[Data to process Boundary: Start]

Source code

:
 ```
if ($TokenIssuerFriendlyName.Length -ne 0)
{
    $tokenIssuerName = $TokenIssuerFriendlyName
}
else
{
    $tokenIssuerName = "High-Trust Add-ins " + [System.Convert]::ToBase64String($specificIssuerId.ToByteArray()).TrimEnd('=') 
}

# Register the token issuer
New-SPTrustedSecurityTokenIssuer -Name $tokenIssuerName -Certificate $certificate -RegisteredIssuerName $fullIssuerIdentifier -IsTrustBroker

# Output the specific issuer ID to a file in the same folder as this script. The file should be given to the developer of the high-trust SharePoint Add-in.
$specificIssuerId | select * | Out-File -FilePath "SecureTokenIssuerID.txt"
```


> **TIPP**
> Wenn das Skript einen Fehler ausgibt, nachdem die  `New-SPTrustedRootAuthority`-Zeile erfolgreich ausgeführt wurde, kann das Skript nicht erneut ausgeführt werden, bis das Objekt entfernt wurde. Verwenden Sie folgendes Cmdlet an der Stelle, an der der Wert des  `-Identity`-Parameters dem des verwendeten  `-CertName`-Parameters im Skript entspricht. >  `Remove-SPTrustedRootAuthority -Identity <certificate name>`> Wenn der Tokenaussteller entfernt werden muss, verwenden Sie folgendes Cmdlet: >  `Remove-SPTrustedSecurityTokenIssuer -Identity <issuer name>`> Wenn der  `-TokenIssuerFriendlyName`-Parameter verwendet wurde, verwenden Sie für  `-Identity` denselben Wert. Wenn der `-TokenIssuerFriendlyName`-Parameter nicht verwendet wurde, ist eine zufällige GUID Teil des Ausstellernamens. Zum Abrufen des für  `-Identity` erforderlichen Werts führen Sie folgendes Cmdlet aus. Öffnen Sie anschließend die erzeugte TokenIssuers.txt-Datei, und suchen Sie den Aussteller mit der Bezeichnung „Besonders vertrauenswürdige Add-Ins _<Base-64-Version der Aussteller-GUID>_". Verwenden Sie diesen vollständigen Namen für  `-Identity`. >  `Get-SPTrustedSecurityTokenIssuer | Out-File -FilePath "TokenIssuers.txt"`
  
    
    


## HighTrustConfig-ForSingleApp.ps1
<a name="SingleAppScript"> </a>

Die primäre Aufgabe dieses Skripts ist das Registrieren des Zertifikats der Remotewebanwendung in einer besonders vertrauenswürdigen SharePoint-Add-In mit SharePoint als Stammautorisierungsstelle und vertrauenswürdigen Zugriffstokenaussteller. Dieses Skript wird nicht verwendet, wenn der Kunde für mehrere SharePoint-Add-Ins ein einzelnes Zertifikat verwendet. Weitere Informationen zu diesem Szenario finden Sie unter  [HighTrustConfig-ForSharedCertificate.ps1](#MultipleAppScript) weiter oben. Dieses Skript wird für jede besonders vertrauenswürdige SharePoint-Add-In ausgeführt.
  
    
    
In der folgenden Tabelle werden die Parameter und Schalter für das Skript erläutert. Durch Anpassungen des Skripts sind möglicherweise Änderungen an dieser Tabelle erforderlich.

[Data to process Boundary: End]

What you are asked to do. The material must be written out again in full and without changes.

Output for this exercise.
Source code

:
 ```
if ($TokenIssuerFriendlyName.Length -ne 0)
{
    $tokenIssuerName = $TokenIssuerFriendlyName
}
else
{
    $tokenIssuerName = "High-Trust Add-ins " + [System.Convert]::ToBase64String($specificIssuerId.ToByteArray()).TrimEnd('=') 
}

# Register the token issuer
New-SPTrustedSecurityTokenIssuer -Name $tokenIssuerName -Certificate $certificate -RegisteredIssuerName $fullIssuerIdentifier -IsTrustBroker

# Output the specific issuer ID to a file in the same folder as this script. The file should be given to the developer of the high-trust SharePoint Add-in.
$specificIssuerId | select * | Out-File -FilePath "SecureTokenIssuerID.txt"
```


> **TIPP**
> Wenn das Skript einen Fehler ausgibt, nachdem die  `New-SPTrustedRootAuthority`-Zeile erfolgreich ausgeführt wurde, kann das Skript nicht erneut ausgeführt werden, bis das Objekt entfernt wurde. Verwenden Sie folgendes Cmdlet an der Stelle, an der der Wert des  `-Identity`-Parameters dem des verwendeten  `-CertName`-Parameters im Skript entspricht. >  `Remove-SPTrustedRootAuthority -Identity <certificate name>`> Wenn der Tokenaussteller entfernt werden muss, verwenden Sie folgendes Cmdlet: >  `Remove-SPTrustedSecurityTokenIssuer -Identity <issuer name>`> Wenn der  `-TokenIssuerFriendlyName`-Parameter verwendet wurde, verwenden Sie für  `-Identity` denselben Wert. Wenn der `-TokenIssuerFriendlyName`-Parameter nicht verwendet wurde, ist eine zufällige GUID Teil des Ausstellernamens. Zum Abrufen des für  `-Identity` erforderlichen Werts führen Sie folgendes Cmdlet aus. Öffnen Sie anschließend die erzeugte TokenIssuers.txt-Datei, und suchen Sie den Aussteller mit der Bezeichnung „Besonders vertrauenswürdige Add-Ins _<Base-64-Version der Aussteller-GUID>_". Verwenden Sie diesen vollständigen Namen für  `-Identity`. >  `Get-SPTrustedSecurityTokenIssuer | Out-File -FilePath "TokenIssuers.txt"`
  
    
    


## HighTrustConfig-ForSingleApp.ps1
<a name="SingleAppScript"> </a>

Die primäre Aufgabe dieses Skripts ist das Registrieren des Zertifikats der Remotewebanwendung in einer besonders vertrauenswürdigen SharePoint-Add-In mit SharePoint als Stammautorisierungsstelle und vertrauenswürdigen Zugriffstokenaussteller. Dieses Skript wird nicht verwendet, wenn der Kunde für mehrere SharePoint-Add-Ins ein einzelnes Zertifikat verwendet. Weitere Informationen zu diesem Szenario finden Sie unter  [HighTrustConfig-ForSharedCertificate.ps1](#MultipleAppScript) weiter oben. Dieses Skript wird für jede besonders vertrauenswürdige SharePoint-Add-In ausgeführt.
  
    
    
In der folgenden Tabelle werden die Parameter und Schalter für das Skript erläutert. Durch Anpassungen des Skripts sind möglicherweise Änderungen an dieser Tabelle erforderlich.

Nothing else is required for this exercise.